Regular readers of this blog know that I'm not the biggest of Barack Obama fans. But I do recognise that he is the world's biggest, most important and perhaps most interesting political figure.
Evidently, the bosses at the Beeb disagree. From the Metro:
The BBC has downgraded Prince Harry, Barack Obama and Gordon Brown, meaning their deaths are no longer important enough to interrupt normal programmes.
Princess Anne, Princes Andrew and Edward and the Countess of Wessex have also been removed from the "death list" although their departures will still be treated as major breaking news events.
They are now in a category known as "other notables" that includes Muhammad Ali, Bob Dylan, Mikhail Gorbachev, the Pope, the Dalai Lama, Margaret Thatcher, Nelson Mandela, Tony Blair and Nick Clegg.

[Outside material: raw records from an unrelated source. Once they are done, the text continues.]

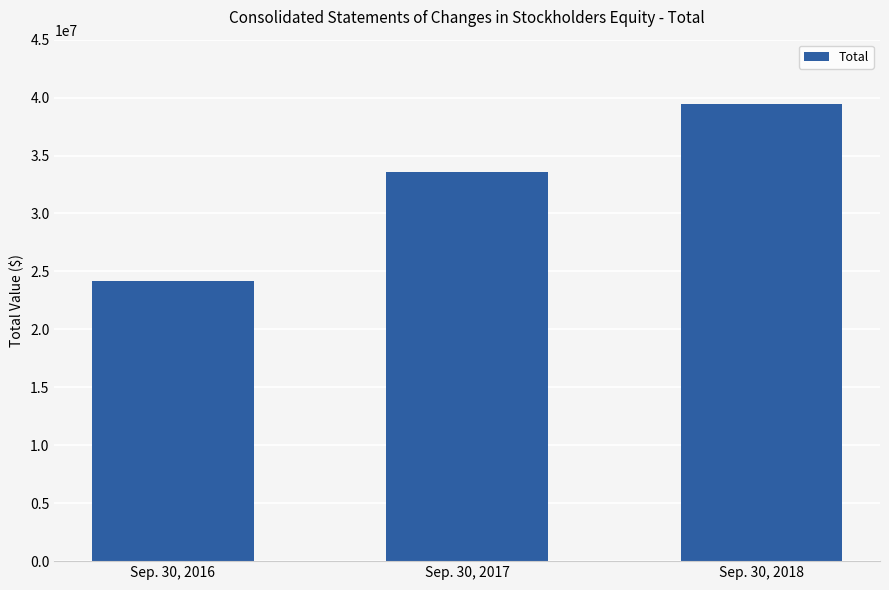

How many data points are less than 33584308?

1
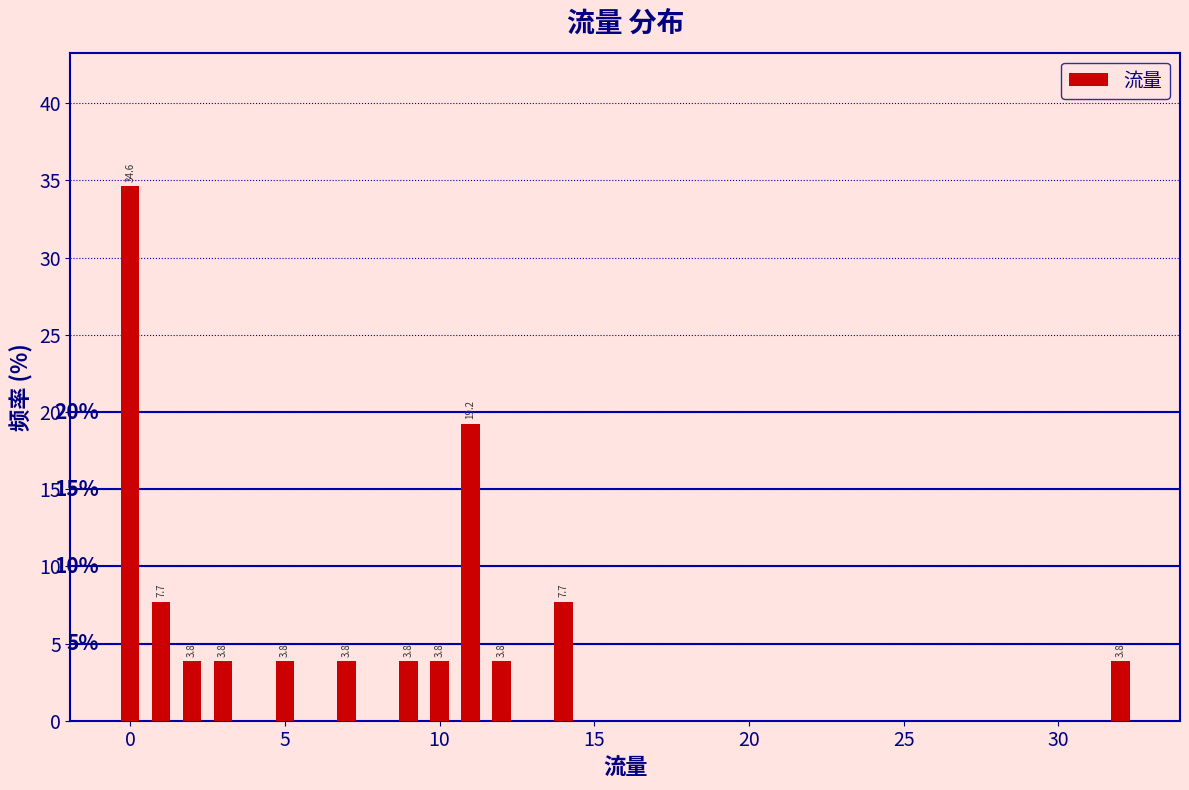

Read against the x-axis, roughly where is the centre of the tallest bar?

0.0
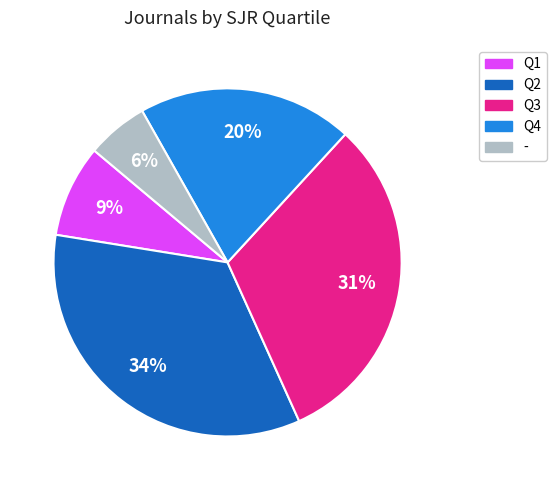

What percentage is the - slice, to the nearest percent?

6%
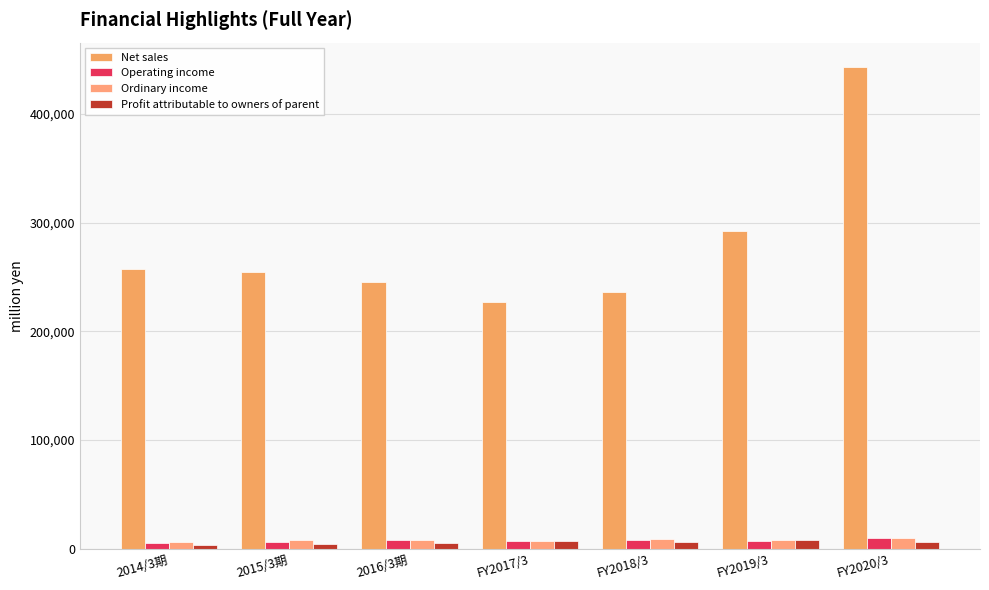

Between 2016/3期 and FY2019/3, which series saw the biggest shift?

Net sales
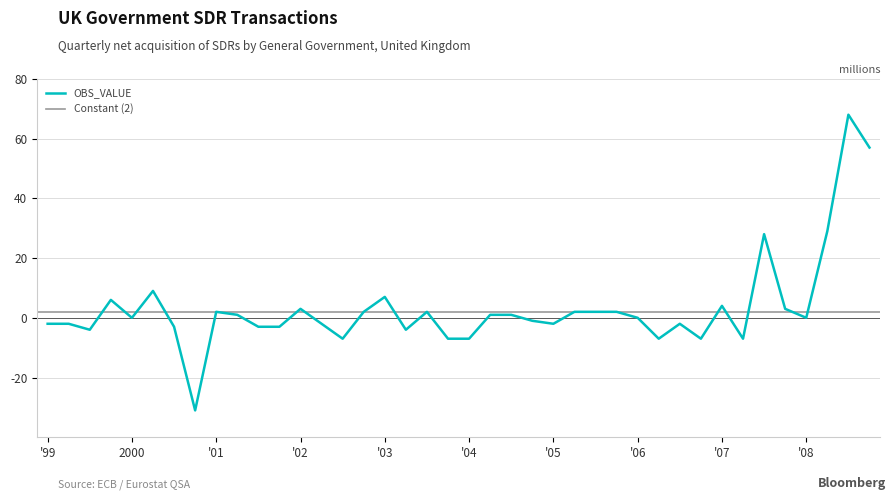

How many interior local valleys (lower than both neighbors) does the data have?

10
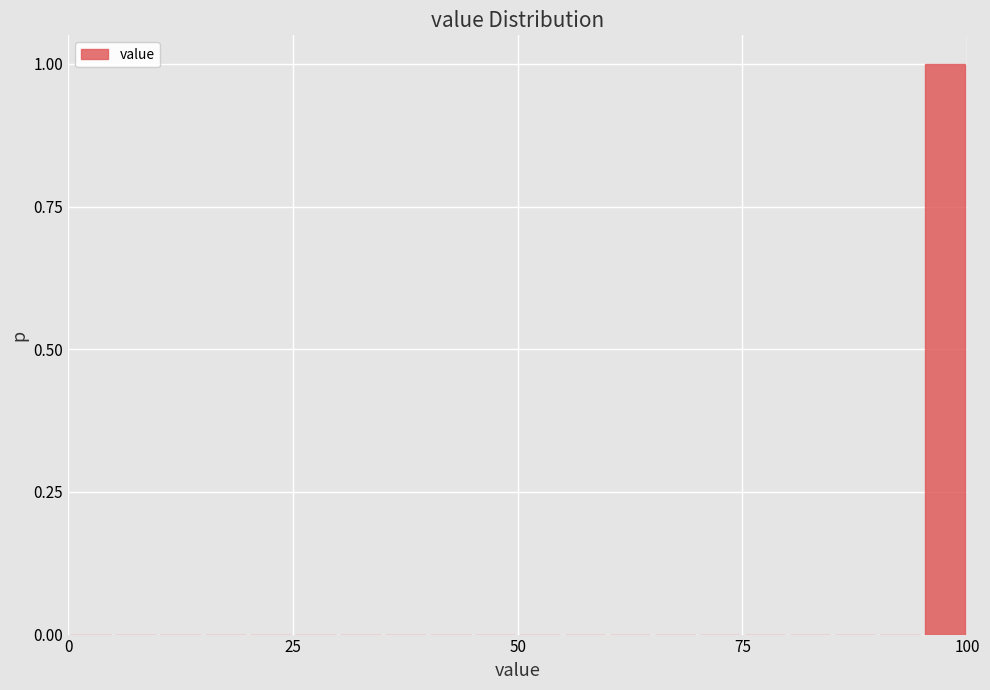

Around what value on the x-axis is the tallest bar? Give the approximate position of its centre, as read against the axis.

100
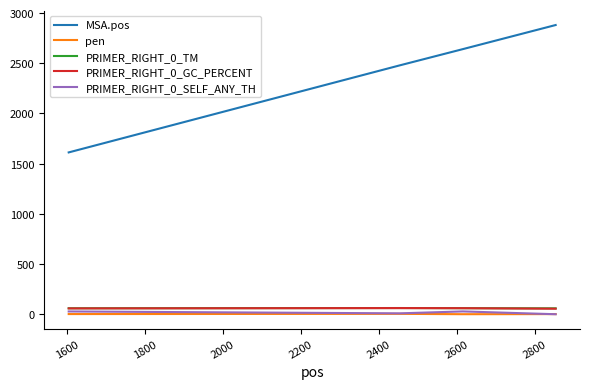

Which series has the largest total across all categories?

MSA.pos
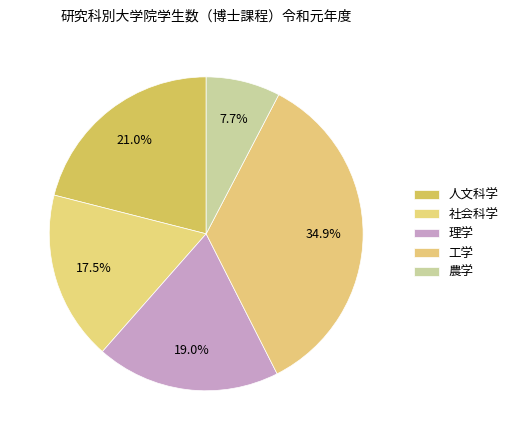

How many segments does this pie chart have?

5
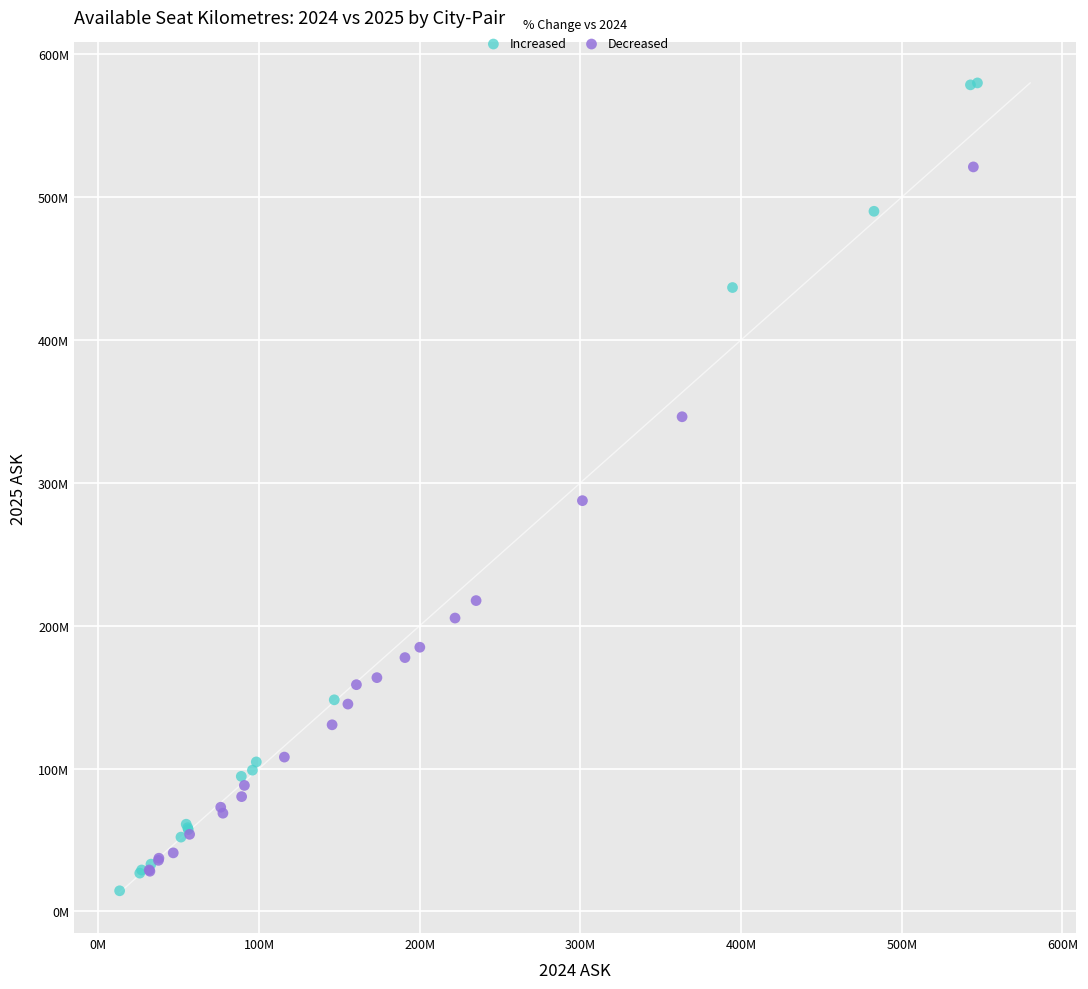

Which series contains the highest Y value?

Increased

The new protocol has been drawn up by a group of senior BBC executives, including deputy director general Mark Byford. The details, seen by the Mail on Sunday, have been sent to all senior BBC news staff, editors, producers and reporters.
Category 1 consists of the Queen, the Duke of Edinburgh, Prince Charles and Prince William and remains unchanged. If they die there will be the immediate interruption of BBC1, BBC2 and the BBC News Channel, with an official announcement normally via a Buckingham Palace statement.
I get the downgrading of Anne, Andrew and Edward -- would even the Queen notice if they dropped dead? But Obama? Brown? Would people really care more about the (inevitable) death of the boorish and ancient Philip than they would about the sudden and shocking death of the leader of the free world?
Is Obama equal in importance only to Nick Clegg?? And does the hypothetical death of Wills affect our lives more than the hypothetical death of the British Prime Minister?
Madness. Sheer madness. And another arrow in the quiver (to borrow a phrase from the man sitting behind me) for those of us who argue that the BBC has a conservative, establishment bias.